Granted, I didn't know it was a lie at that point. I installed the sensor, built a circuit on the ECU board and it was reading the ethanol content of the fuel, or so I thought. I soon found that while out driving, the engine would suddenly run really rich, almost to the point of dying. And then with no indication, it would go back to normal. I took a couple data logs, and found that the ECU was showing a fault on the ethanol circuit and would go into a sort of limp mode, and when ethanol percentage read 1% without any fluctuation, that meant the sensor was not reading correctly.
|Lies. ITS ALL LIES!|
|Data logs, AKA my lifeblood. I spend most of my days at work looking at data logs not unlike this.|
|New old junk: another 1st generation metal body ford flex fuel sensor|
|New old junk and old old junk side by side.|
I installed the new old sensor and viola!, same result. By now I was suspicious that maybe I had done something wrong. I checked my ECU several times to make sure that my circuit was right, I checked my wiring, I asked on every forum that I thought might have some knowledge on these sensors. Of all the advice I got, the best piece was this: make a sound card oscilloscope. I needed to look at the signal coming from the sensor to determine if it was toast or if I had screwed something up on the ECU side.
A sound card oscilloscope uses a bit of free software on your PC to read electrical signals coming through your sound input jack. I had to build a very simple circuit to reduce the voltage of the signal in order to protect the sound card itself, though that was a pretty quick job that cost essentially nothing. Normally a good o-scope will cost hundreds of dollars, but if you just need to check a low voltage signal occasionally, a sound card o-scope can be the perfect tool.

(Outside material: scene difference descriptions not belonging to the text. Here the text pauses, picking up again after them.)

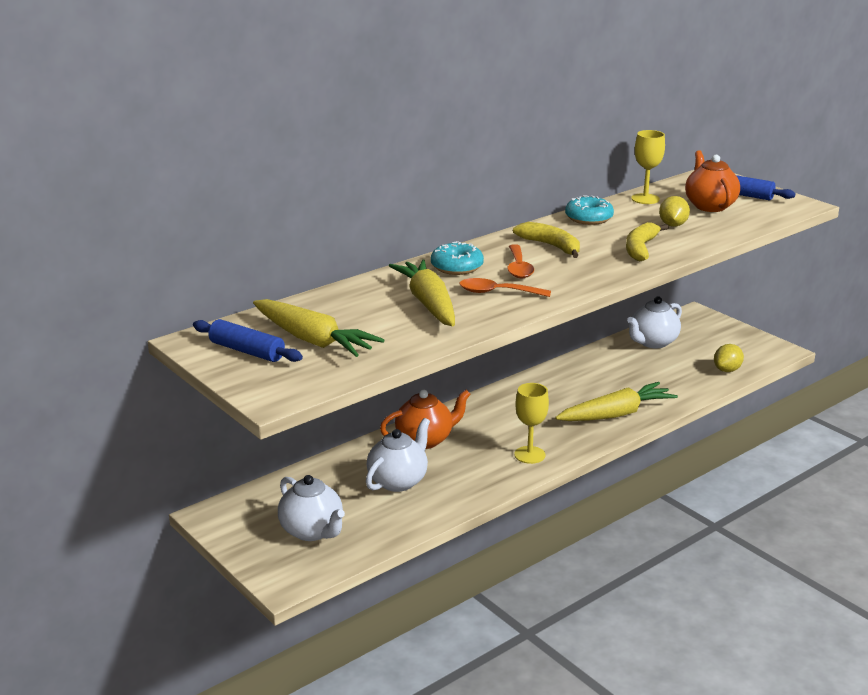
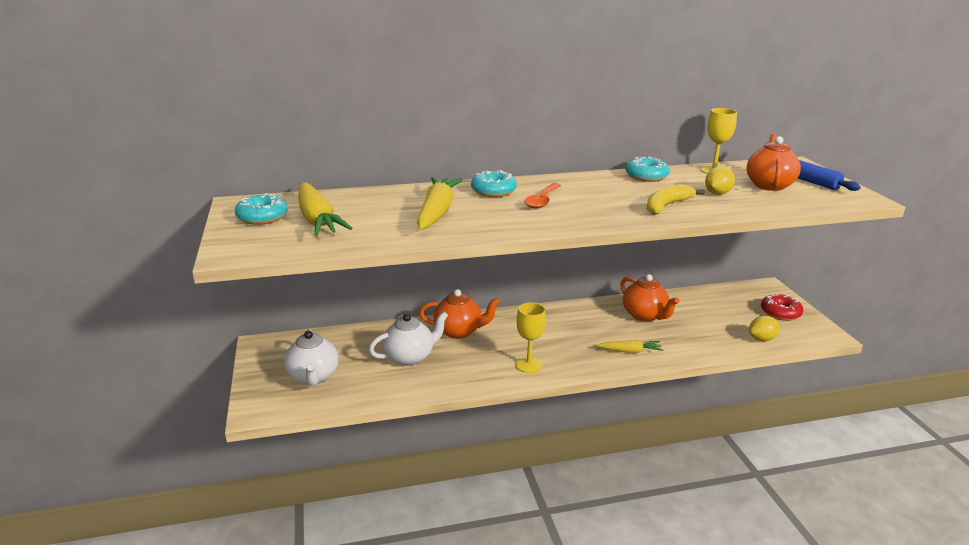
camera: 25 degrees right, 0 degrees up
(247, 351) = (262, 217): blue rolling pin -> turquoise donut
(497, 292) = (502, 215): orange spoon -> none
(551, 246) = (589, 190): yellow banana -> none
(601, 373) = (644, 315): none -> orange teapot
(616, 414) = (630, 351): yellow carrot -> yellow carrot, size x0.55
(653, 342) = (710, 301): white teapot -> none
(725, 339) = (780, 313): none -> red donut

|A couple wires, a couple diodes, a resistor and a potentiometer. Behold: the sound card oscilloscope.|
|1st Generation Ford (Siemens) flex fuel sensor range|
|39.9 Hz signal = dead sensor|
The whole reason I had avoided the GM sensor from the beginning was because of its quick release style fittings. I wanted to have -AN fittings throughout the entire system. It was kind of a silly requirement, but sometimes I get it in my head that something needs to be a certain way and then I'm unreasonably stubborn about making it that way. My wife wouldn't know anything about that... (unrelated side note: planning a house remodel is strangely like planning a wedding. You are required to have an opinion on many things, and once you finally come around to having that opinion, it's wrong ¯\_(ツ)_/¯ ) Anyway, I ended up finding a fitting that made me comfortable with using quick release style fittings in my fuel system. Russell Performance makes a fitting that is a very solid piece for adapting -AN to quick release, and it's actually pretty reasonably priced. I did what I should have from the start and picked up two adapters, a GM (made by Continental) flex fuel sensor, and a new wiring connector.
|This two piece adapter fitting threads together to prevent accidental disconnection.|
|Ford flex fuel sensor connector on the left, GM connector on the right|
After way too much fiddling around with sensor location and hose routing, I got the mounting sorted out. When I fired up the ECU and enabled the flex fuel circuit, it instantly started reading right around 14% ethanol. I then realized the Ford and GM sensors have different ranges (GM is 0% ethanol = 50Hz, 100% ethanol = 150Hz), so I corrected that and it read 11% ethanol, which is a very reasonable value for the E10 pump gas here in California.
About a week ago, I called someone on the phone that I had been meaning to call for some time. I set an appointment with Church Auto Testing to have Grace tuned. The moment of truth is approaching. This Friday we will know how much power she's got. I'm actually far more interested in the shape of the torque curve than I am the maximum power figure but since it's a fun game to play, let me know in the comments how much power and torque you think she'll put down. I'll be doing a 91 octane pump gas tune and hopefully also an e85 tune, so be sure to specify what fuel when you add your guesses!